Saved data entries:
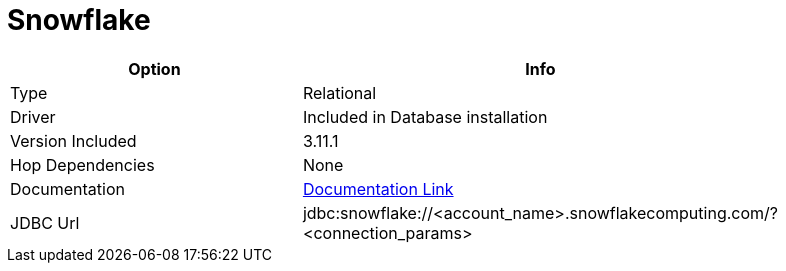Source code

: [[database-plugins-snowflake]]
= Snowflake

[width="90%", cols="2*", options="header"]
|===
| Option | Info
|Type | Relational
|Driver | Included in Database installation
|Version Included | 3.11.1
|Hop Dependencies | None
|Documentation | https://docs.snowflake.net/manuals/user-guide/jdbc-configure.html[Documentation Link]
|JDBC Url | jdbc:snowflake://<account_name>.snowflakecomputing.com/?<connection_params>
|===
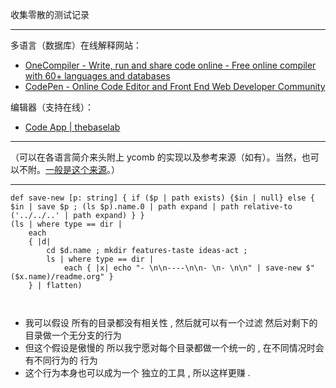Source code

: 
收集零散的测试记录

-----

多语言（数据库）在线解释网站：

- [[https://onecompiler.com/][OneCompiler - Write, run and share code online - Free online compiler with 60+ languages and databases]]
- [[https://codepen.io][CodePen - Online Code Editor and Front End Web Developer Community]]

编辑器（支持在线）：

- [[https://thebaselab.com/code][Code App | thebaselab]]


-----

（可以在各语言简介来头附上 ycomb 的实现以及参考来源（如有）。当然，也可以不附。[[https://rosettacode.org/wiki/Y_combinator][一般是这个来源]]。）

-----

#+BEGIN_SRC nushell
def save-new [p: string] { if ($p | path exists) {$in | null} else { $in | save $p ; (ls $p).name.0 | path expand | path relative-to ('../../..' | path expand) } }
(ls | where type == dir |
    each
    { |d|
        cd $d.name ; mkdir features-taste ideas-act ;
        ls | where type == dir |
            each { |x| echo "- \n\n----\n\n- \n- \n\n" | save-new $"($x.name)/readme.org" }
    } | flatten)


#+END_SRC

- 我可以假设 所有的目录都没有相关性 , 然后就可以有一个过滤 然后对剩下的目录做一个无分支的行为
- 但这个假设是傲慢的 所以我宁愿对每个目录都做一个统一的 , 在不同情况时会有不同行为的 行为
- 这个行为本身也可以成为一个 独立的工具 , 所以这样更赚 .


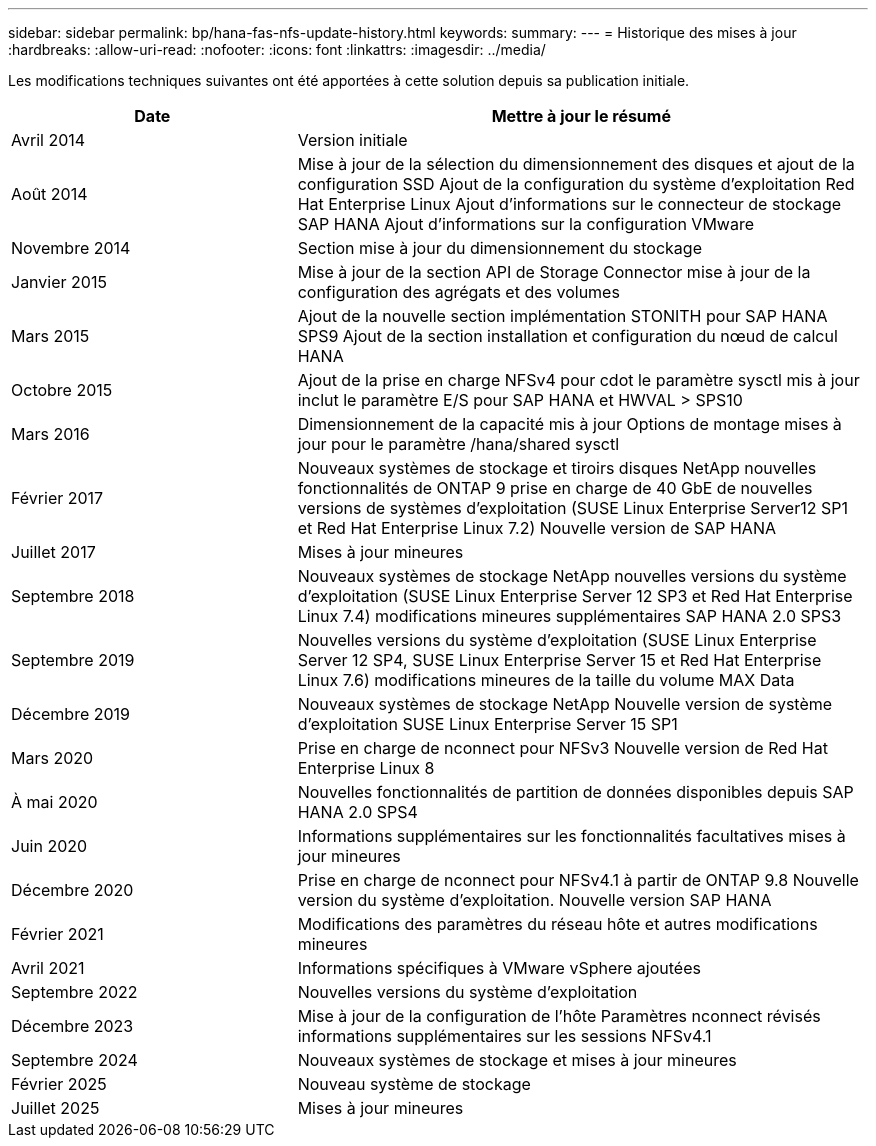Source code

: ---
sidebar: sidebar 
permalink: bp/hana-fas-nfs-update-history.html 
keywords:  
summary:  
---
= Historique des mises à jour
:hardbreaks:
:allow-uri-read: 
:nofooter: 
:icons: font
:linkattrs: 
:imagesdir: ../media/


[role="lead"]
Les modifications techniques suivantes ont été apportées à cette solution depuis sa publication initiale.

[cols="25,50"]
|===
| Date | Mettre à jour le résumé 


| Avril 2014 | Version initiale 


| Août 2014 | Mise à jour de la sélection du dimensionnement des disques et ajout de la configuration SSD Ajout de la configuration du système d'exploitation Red Hat Enterprise Linux Ajout d'informations sur le connecteur de stockage SAP HANA Ajout d'informations sur la configuration VMware 


| Novembre 2014 | Section mise à jour du dimensionnement du stockage 


| Janvier 2015 | Mise à jour de la section API de Storage Connector mise à jour de la configuration des agrégats et des volumes 


| Mars 2015 | Ajout de la nouvelle section implémentation STONITH pour SAP HANA SPS9 Ajout de la section installation et configuration du nœud de calcul HANA 


| Octobre 2015 | Ajout de la prise en charge NFSv4 pour cdot le paramètre sysctl mis à jour inclut le paramètre E/S pour SAP HANA et HWVAL > SPS10 


| Mars 2016 | Dimensionnement de la capacité mis à jour Options de montage mises à jour pour le paramètre /hana/shared sysctl 


| Février 2017 | Nouveaux systèmes de stockage et tiroirs disques NetApp nouvelles fonctionnalités de ONTAP 9 prise en charge de 40 GbE de nouvelles versions de systèmes d'exploitation (SUSE Linux Enterprise Server12 SP1 et Red Hat Enterprise Linux 7.2) Nouvelle version de SAP HANA 


| Juillet 2017 | Mises à jour mineures 


| Septembre 2018 | Nouveaux systèmes de stockage NetApp nouvelles versions du système d'exploitation (SUSE Linux Enterprise Server 12 SP3 et Red Hat Enterprise Linux 7.4) modifications mineures supplémentaires SAP HANA 2.0 SPS3 


| Septembre 2019 | Nouvelles versions du système d'exploitation (SUSE Linux Enterprise Server 12 SP4, SUSE Linux Enterprise Server 15 et Red Hat Enterprise Linux 7.6) modifications mineures de la taille du volume MAX Data 


| Décembre 2019 | Nouveaux systèmes de stockage NetApp Nouvelle version de système d'exploitation SUSE Linux Enterprise Server 15 SP1 


| Mars 2020 | Prise en charge de nconnect pour NFSv3 Nouvelle version de Red Hat Enterprise Linux 8 


| À mai 2020 | Nouvelles fonctionnalités de partition de données disponibles depuis SAP HANA 2.0 SPS4 


| Juin 2020 | Informations supplémentaires sur les fonctionnalités facultatives mises à jour mineures 


| Décembre 2020 | Prise en charge de nconnect pour NFSv4.1 à partir de ONTAP 9.8 Nouvelle version du système d'exploitation. Nouvelle version SAP HANA 


| Février 2021 | Modifications des paramètres du réseau hôte et autres modifications mineures 


| Avril 2021 | Informations spécifiques à VMware vSphere ajoutées 


| Septembre 2022 | Nouvelles versions du système d'exploitation 


| Décembre 2023 | Mise à jour de la configuration de l'hôte Paramètres nconnect révisés informations supplémentaires sur les sessions NFSv4.1 


| Septembre 2024 | Nouveaux systèmes de stockage et mises à jour mineures 


| Février 2025 | Nouveau système de stockage 


| Juillet 2025 | Mises à jour mineures 
|===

* [WHAT NEEDS TO BE DONE]: Exactly as written, restate the lines above from the opening line through the one holding "多语言（数据库）在线解释网站：", omitting the pictures.

* [TASK RESPONSE]:
Source code

: [[database-plugins-snowflake]]
= Snowflake

[width="90%", cols="2*", options="header"]
|===
| Option | Info
|Type | Relational
|Driver | Included in Database installation
|Version Included | 3.11.1
|Hop Dependencies | None
|Documentation | https://docs.snowflake.net/manuals/user-guide/jdbc-configure.html[Documentation Link]
|JDBC Url | jdbc:snowflake://<account_name>.snowflakecomputing.com/?<connection_params>
|===
Source code

: 
收集零散的测试记录

-----

多语言（数据库）在线解释网站：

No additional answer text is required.